Improvement of supercritical carbon dioxide foam performance for EOR in sandstone reservoirs: An experimental and optimization study

Carbon capture is a way of reducing CO₂ emissions by capturing and storing CO₂ in geological reservoirs, deep saline aquifers, or using it for enhanced oil recovery (EOR). EOR using CO₂ is currently one of the most successful EOR techniques. Unfortunately, gas injection techniques suffer from high gas mobility and gravity override, which decrease the macroscopic sweep efficiency and ultimately the oil recovery. Foams may tackle these issues by decreasing gas mobility and gravity override; however, CO₂ generates weak foam at its critical conditions, and most reservoirs exist at high pressures and temperatures that exceed CO₂ critical conditions.
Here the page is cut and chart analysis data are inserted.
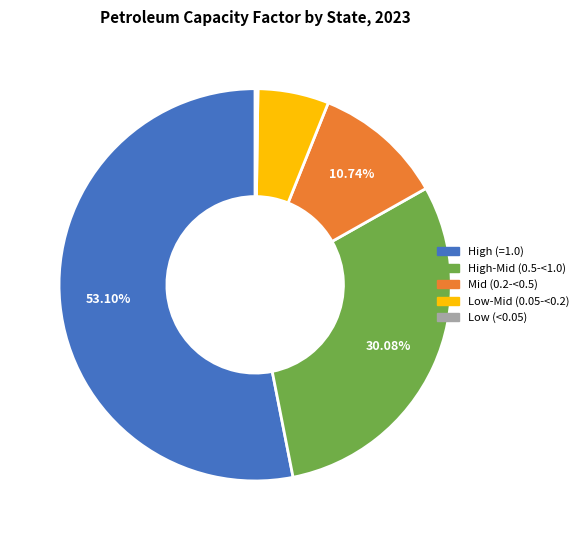

Does any single category account for the majority?

Yes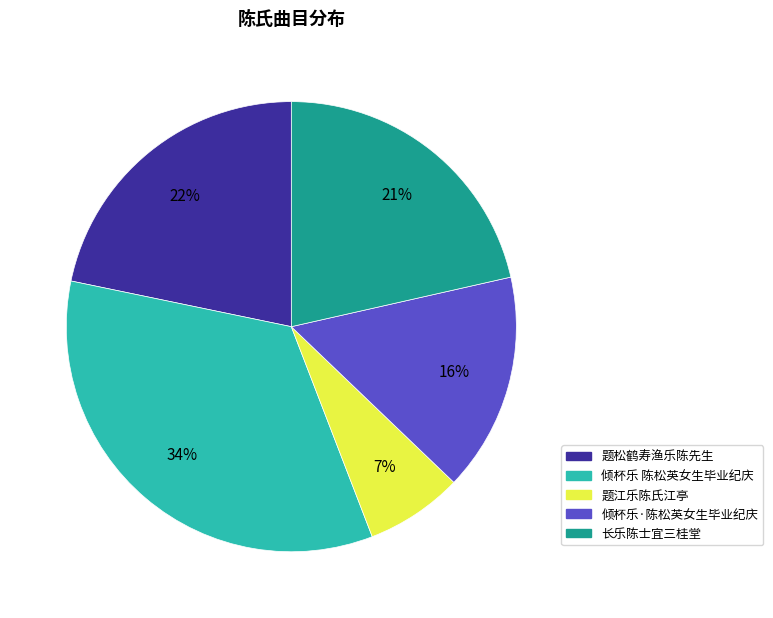

Does any single category account for the majority?

No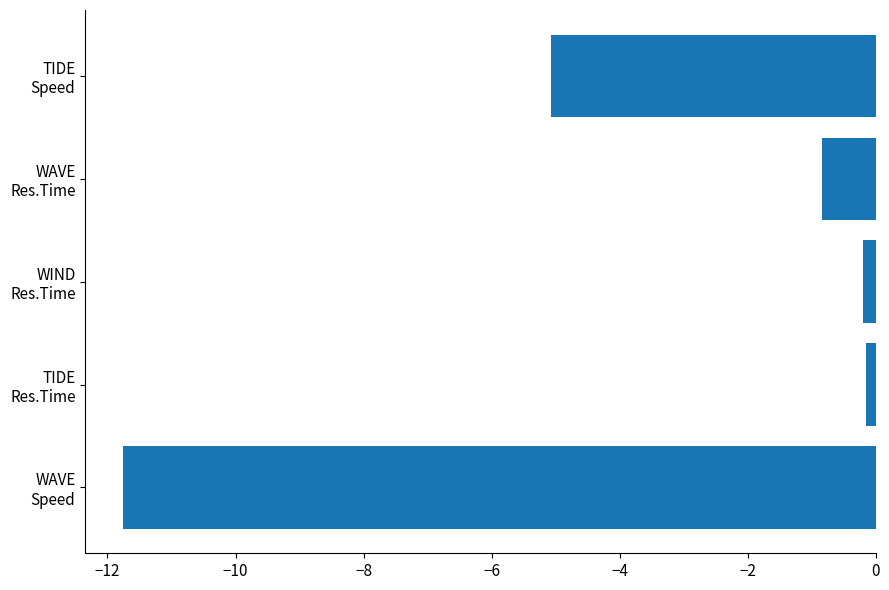

Does the chart contain stacked bars?

No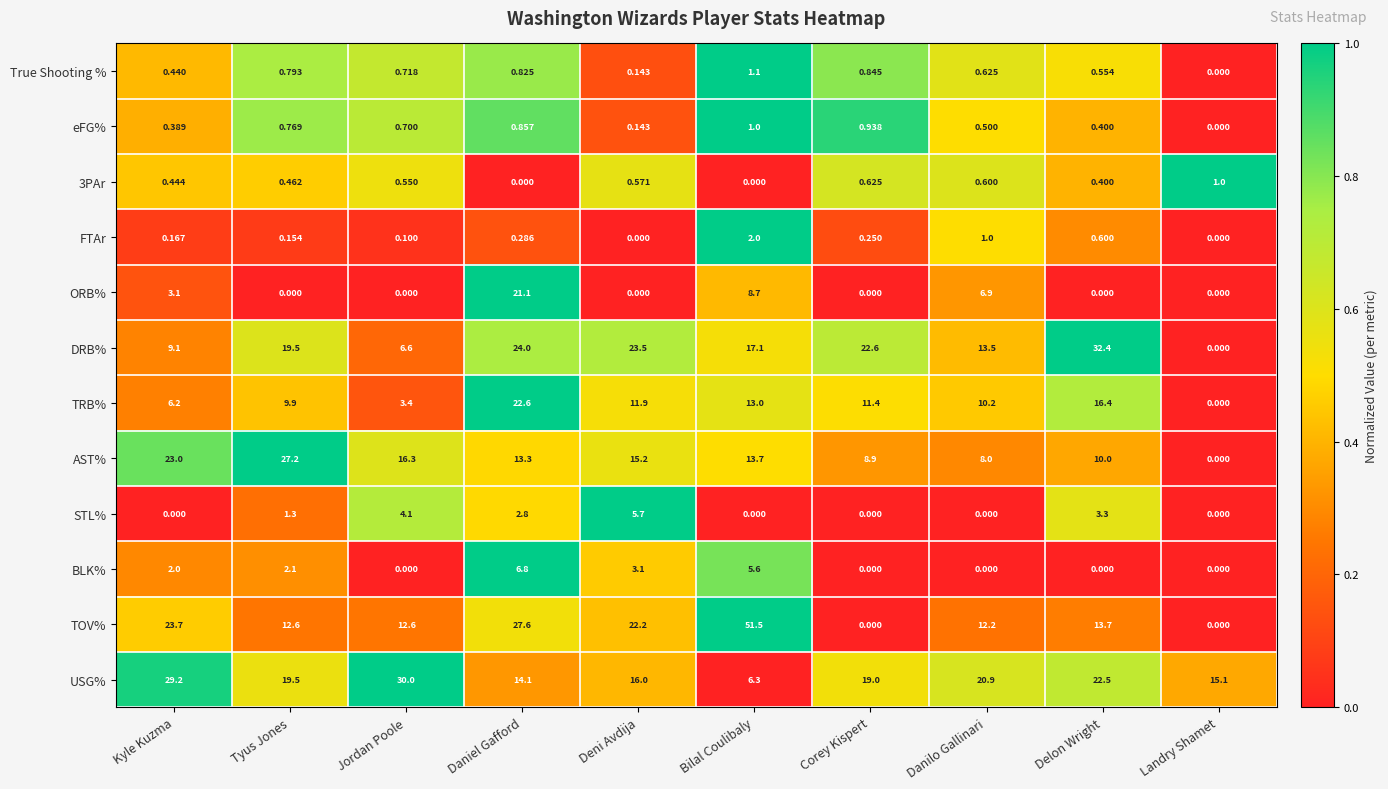

Between Tyus Jones and Bilal Coulibaly, which series saw the biggest shift?

TOV%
In these conditions, these issues may be tackled by the partial replacement of CO₂ with nitrogen, as mixtures of CO₂ and N₂ can produce strong foam compared to the weak foam generated by CO₂ alone. Different core flooding experiments were conducted to investigate the effect of changing the CO₂/N₂ ratio, injection rate, and foam quality on the performance of the mixed foam. The results show that the foam quality, injection rate, and CO₂/N₂ ratio must be optimized for enhanced oil recovery. It was observed that increasing N₂ content above 20% improved the foam properties; however, it did not result in higher recovery. In addition, decreasing N₂ content below 10% did not help the recovery. The optimized foam quality appears to be approximately 80% with a CO₂/N₂ ratio of 4:1 and 0.5 cc/min injection rate to obtain the highest oil recovery. This study provides an effective and simple solution for improving and optimizing the parameters for mixed foam injection under reservoir conditions, which can produce more oil and store significant quantities of CO₂ underground.